É um táxon de pequeno porte pertencente à família Picidae, caracterizando-se por ser um dos menores representantes de seu grupo no Neotrópico, medindo entre 14 e 15 centímetros de comprimento e pesando entre 24 e 37 gramas. Apresenta plumagem predominantemente oliva-dourada nas partes superiores, com leves marcações amareladas. O peito e o abdômen são densamente barrados de branco-acinzentado e verde-oliva. O dimorfismo sexual é bem evidente na região cefálica de Veniliornis passerinus: o macho apresenta a coroa e a nuca de cor vermelha viva estriada de cinza, ao passo que a fêmea não possui tons avermelhados, exibindo uma coroa marrom-oliva salpicada de pequenas pintas brancas. Seu bico é reto, forte e cinzento, enquanto seus pés zigodáctilos garantem excelente aderência aos troncos verticais.
Distribuição geográfica: Distribui-se amplamente pelo continente sul-americano, estendendo-se por quase toda a região a leste da cordilheira dos Andes. Ocorre de forma nativa e contínua em países como Colômbia, Venezuela, Guianas, Equador, Peru, Bolívia, Paraguai, norte da Argentina e na maior parte do Brasil. É considerada uma espécie residente, não realizando migrações de longa distância. Ocorre desde o nível do mar até cerca de 1.200 metros de altitude, adaptando-se a diferentes gradientes altitudinais e climáticos de sua área de distribuição.
Ambiente: Demonstra uma impressionante plasticidade ecológica, habitando uma ampla variedade de biomas florestais e arbustivos. É comumente encontrado em matas de galeria, florestas secundárias, áreas de Cerrado e Caatinga, manguezais, capoeiras e bordas de matas. Além disso, é uma espécie altamente tolerante à alteração antrópica dos habitats, sendo frequentemente observada em áreas agrícolas, pomares, parques urbanos e quintais arborizados onde haja disponibilidade de madeira morta para forrageamento e nidificação.
Alimentação: Sua dieta é essencialmente insetívora, concentrando-se na captura de pequenos artrópodes escondidos sob a casca das árvores ou em galhos secos.
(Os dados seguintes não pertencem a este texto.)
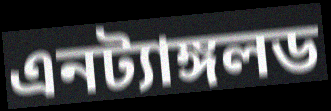
এনট্যাঙ্গলড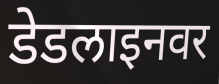
डेडलाइनवर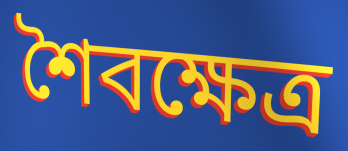
শৈবক্ষেত্র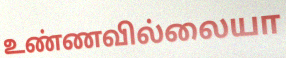
உண்ணவில்லையாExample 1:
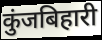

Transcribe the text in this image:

कुंजबिहारी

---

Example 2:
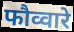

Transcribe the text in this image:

फौव्वारे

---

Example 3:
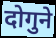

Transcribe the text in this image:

दोगुने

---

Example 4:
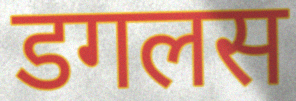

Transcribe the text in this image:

डगलस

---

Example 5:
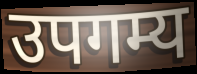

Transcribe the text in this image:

उपगम्यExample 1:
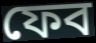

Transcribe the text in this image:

ফেব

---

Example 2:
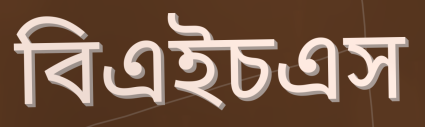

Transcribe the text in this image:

বিএইচএস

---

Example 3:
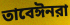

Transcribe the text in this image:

তাবেঈনরা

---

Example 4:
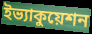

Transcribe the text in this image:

ইভ্যাকুয়েশন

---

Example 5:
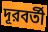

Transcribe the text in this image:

দূরবর্তীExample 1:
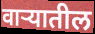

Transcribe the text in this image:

वाऱ्यातील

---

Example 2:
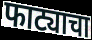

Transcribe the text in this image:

फाट्याचा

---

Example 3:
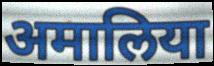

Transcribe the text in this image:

अमालिया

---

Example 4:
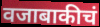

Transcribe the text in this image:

वजाबाकीचं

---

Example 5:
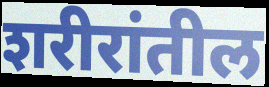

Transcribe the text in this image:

शरीरांतीलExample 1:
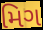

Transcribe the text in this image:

મિગ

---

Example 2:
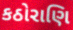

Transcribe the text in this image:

કઠોરાણિ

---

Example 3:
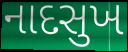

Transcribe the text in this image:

નાદસુખ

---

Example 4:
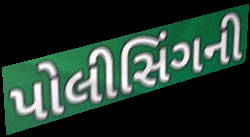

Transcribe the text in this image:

પોલીસિંગની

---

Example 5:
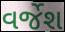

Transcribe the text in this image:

વર્જેશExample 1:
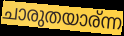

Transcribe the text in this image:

ചാരുതയാര്ന്ന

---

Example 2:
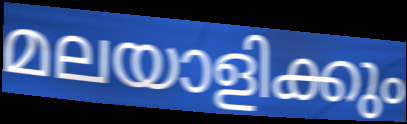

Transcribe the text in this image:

മലയാളിക്കും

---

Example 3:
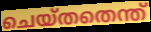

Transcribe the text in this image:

ചെയ്തതെന്ത്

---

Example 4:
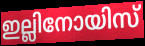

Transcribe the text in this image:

ഇല്ലിനോയിസ്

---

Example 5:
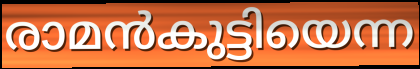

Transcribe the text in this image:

രാമൻകുട്ടിയെന്നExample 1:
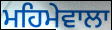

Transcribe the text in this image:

ਮਹਿਮੇਵਾਲਾ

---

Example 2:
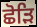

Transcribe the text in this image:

ਛੋੜਿ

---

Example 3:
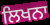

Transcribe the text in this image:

ਲਿਖਨਾ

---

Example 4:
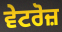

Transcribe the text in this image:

ਵੇਟਰੋਜ਼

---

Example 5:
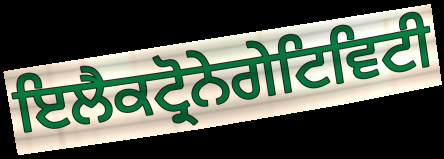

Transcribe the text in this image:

ਇਲੈਕਟ੍ਰੋਨੇਗੇਟਿਵਿਟੀ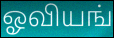
ஓவியங்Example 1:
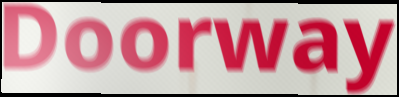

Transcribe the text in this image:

Doorway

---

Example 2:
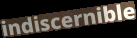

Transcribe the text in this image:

indiscernible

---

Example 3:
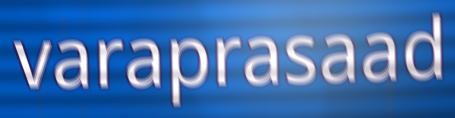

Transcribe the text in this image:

varaprasaad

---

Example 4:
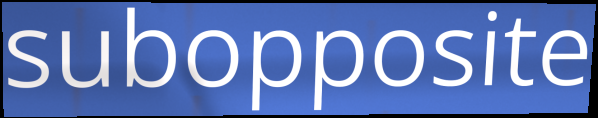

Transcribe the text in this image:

subopposite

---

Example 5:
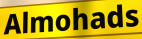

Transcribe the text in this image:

Almohads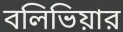
বলিভিয়ার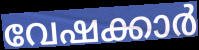
വേഷക്കാർ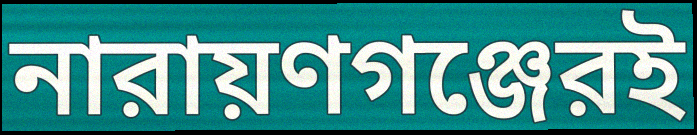
নারায়ণগঞ্জেরই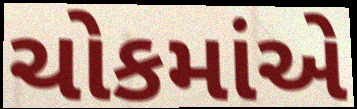
ચોકમાંએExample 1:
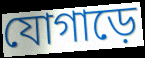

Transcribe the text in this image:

যোগাড়ে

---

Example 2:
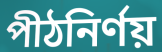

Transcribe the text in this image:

পীঠনির্ণয়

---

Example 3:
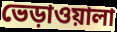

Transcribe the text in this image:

ভেড়াওয়ালা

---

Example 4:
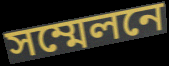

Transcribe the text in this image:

সম্মেলনে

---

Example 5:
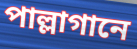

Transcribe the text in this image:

পাল্লাগানেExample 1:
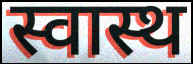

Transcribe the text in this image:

स्वास्थ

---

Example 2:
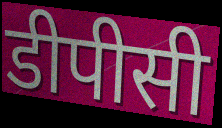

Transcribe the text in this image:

डीपीसी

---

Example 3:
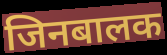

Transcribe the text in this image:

जिनबालक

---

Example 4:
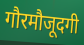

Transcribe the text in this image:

गौरमौजूदगी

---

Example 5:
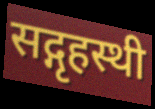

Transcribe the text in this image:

सद्गृहस्थी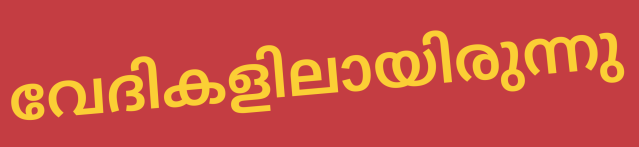
വേദികളിലായിരുന്നു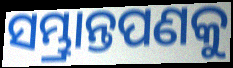
ସମ୍ଭ୍ରାନ୍ତପଣକୁ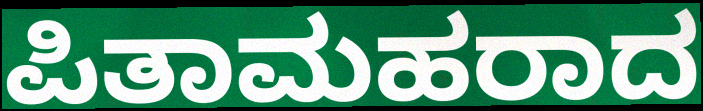
ಪಿತಾಮಹರಾದ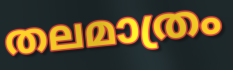
തലമാത്രം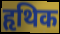
हृथिक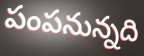
పంపనున్నది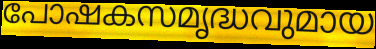
പോഷകസമൃദ്ധവുമായ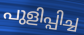
പുളിപ്പിച്ച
Alimenta-se principalmente de larvas de besouros xilófagos, formigas, cupins e pequenas aranhas. Para obter o alimento, utiliza o bico para descascar e perfurar a madeira e, em seguida, usa sua língua longa e pegajosa para capturar as presas. Eventualmente, pode complementar sua dieta consumindo pequenos frutos silvestres e néctar de flores, demonstrando um hábito alimentar oportunista em determinados períodos do ano.
Comportamento: Vive geralmente solitário ou em casais, mantendo contato por meio de vocalizações curtas e agudas, além de um tamborilar rítmico de baixa intensidade utilizado na comunicação territorial. Possui o voo ondulado característico dos pica-paus. Move-se de forma acrobática e ágil por galhos finos e cipós, escalando troncos de forma espiralada. É comum sua associação a bandos mistos de aves insetívoras, uma estratégia eficiente que maximiza a detecção de recursos alimentares e diminui a vulnerabilidade individual frente a potenciais predadores.
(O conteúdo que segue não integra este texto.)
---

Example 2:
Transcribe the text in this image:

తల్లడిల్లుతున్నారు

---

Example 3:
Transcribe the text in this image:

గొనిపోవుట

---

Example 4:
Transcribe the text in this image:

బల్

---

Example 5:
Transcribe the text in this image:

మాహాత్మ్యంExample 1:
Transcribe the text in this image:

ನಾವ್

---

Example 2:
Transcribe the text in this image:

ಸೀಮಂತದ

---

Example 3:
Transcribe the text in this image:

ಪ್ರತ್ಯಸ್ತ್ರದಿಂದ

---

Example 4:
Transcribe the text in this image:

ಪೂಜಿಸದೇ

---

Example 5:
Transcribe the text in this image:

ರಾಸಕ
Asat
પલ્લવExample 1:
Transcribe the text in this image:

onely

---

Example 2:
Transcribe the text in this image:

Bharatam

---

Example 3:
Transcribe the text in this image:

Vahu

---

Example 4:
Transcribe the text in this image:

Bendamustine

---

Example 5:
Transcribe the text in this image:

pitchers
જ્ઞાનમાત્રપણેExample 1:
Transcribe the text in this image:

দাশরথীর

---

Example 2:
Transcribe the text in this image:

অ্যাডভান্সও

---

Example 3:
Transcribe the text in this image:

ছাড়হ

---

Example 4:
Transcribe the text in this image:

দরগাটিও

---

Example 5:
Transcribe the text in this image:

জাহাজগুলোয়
Nidificação: O período reprodivo varia geograficamente, correlacionando-se geralmente com o início das chuvas regionais. É uma espécie monogâmica, na qual o macho e a fêmea trabalham juntos na escavação da cavidade do ninho, que é feita em troncos secos, galhos mortos ou palanques de madeira, situando-se entre 1,5 e 10 metros de altura. A fêmea realiza a postura de 2 a 4 ovos brancos e brilhantes. A incubação dura cerca de 12 a 14 dias e é compartilhada por ambos os pais, que também revezam-se no cuidado e na alimentação dos filhotes até que estes deixem o ninho após cerca de três semanas.
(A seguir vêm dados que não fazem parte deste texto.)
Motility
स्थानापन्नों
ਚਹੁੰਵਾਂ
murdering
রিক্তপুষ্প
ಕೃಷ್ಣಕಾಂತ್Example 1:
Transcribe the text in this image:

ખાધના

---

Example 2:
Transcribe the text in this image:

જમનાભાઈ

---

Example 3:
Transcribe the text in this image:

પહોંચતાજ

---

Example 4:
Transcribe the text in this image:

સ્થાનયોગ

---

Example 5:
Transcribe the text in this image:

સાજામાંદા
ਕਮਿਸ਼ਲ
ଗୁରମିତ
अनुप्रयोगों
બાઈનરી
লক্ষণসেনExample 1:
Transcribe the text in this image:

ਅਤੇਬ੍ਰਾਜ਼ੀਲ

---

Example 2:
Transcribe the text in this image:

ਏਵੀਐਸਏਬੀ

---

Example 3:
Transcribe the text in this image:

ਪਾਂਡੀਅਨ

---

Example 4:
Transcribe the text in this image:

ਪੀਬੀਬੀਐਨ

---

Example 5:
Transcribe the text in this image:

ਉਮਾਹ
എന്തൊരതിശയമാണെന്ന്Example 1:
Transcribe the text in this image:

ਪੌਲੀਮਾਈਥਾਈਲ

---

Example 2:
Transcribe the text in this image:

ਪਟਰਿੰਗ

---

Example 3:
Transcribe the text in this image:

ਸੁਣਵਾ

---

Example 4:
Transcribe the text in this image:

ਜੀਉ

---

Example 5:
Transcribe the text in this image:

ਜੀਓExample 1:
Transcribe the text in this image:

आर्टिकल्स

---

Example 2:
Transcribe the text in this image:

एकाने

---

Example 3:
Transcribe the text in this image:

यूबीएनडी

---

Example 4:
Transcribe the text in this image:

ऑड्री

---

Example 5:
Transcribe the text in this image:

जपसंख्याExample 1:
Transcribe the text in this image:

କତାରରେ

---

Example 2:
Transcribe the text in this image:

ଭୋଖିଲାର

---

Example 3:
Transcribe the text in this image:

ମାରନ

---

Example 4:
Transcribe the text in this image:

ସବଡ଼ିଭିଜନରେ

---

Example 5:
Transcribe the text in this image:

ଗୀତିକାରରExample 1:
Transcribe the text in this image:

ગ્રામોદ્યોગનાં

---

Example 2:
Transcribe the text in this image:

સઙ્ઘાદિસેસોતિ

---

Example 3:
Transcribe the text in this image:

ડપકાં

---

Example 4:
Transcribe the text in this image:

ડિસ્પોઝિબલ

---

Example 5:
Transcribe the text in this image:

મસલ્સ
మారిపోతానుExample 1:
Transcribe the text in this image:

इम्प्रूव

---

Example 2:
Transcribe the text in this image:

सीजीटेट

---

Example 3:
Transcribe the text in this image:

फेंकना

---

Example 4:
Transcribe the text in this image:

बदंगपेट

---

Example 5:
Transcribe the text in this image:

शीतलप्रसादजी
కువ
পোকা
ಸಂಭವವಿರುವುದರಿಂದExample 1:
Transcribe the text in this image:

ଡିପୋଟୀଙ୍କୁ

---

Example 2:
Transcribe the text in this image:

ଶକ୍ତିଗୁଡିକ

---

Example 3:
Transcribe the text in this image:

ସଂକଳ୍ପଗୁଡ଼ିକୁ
Categoria de conservação: Está classificado como Pouco Preocupante (LC) na Lista Vermelha da União Internacional para a Conservação da Natureza (IUCN). Essa classificação deve-se à sua vasta distribuição geográfica, estabilidade populacional aparente e grande capacidade de adaptação a ambientes modificados pela ação humana. Não há ameaças severas ou imediatas que coloquem em risco a conservação global deste pequeno pica-pau.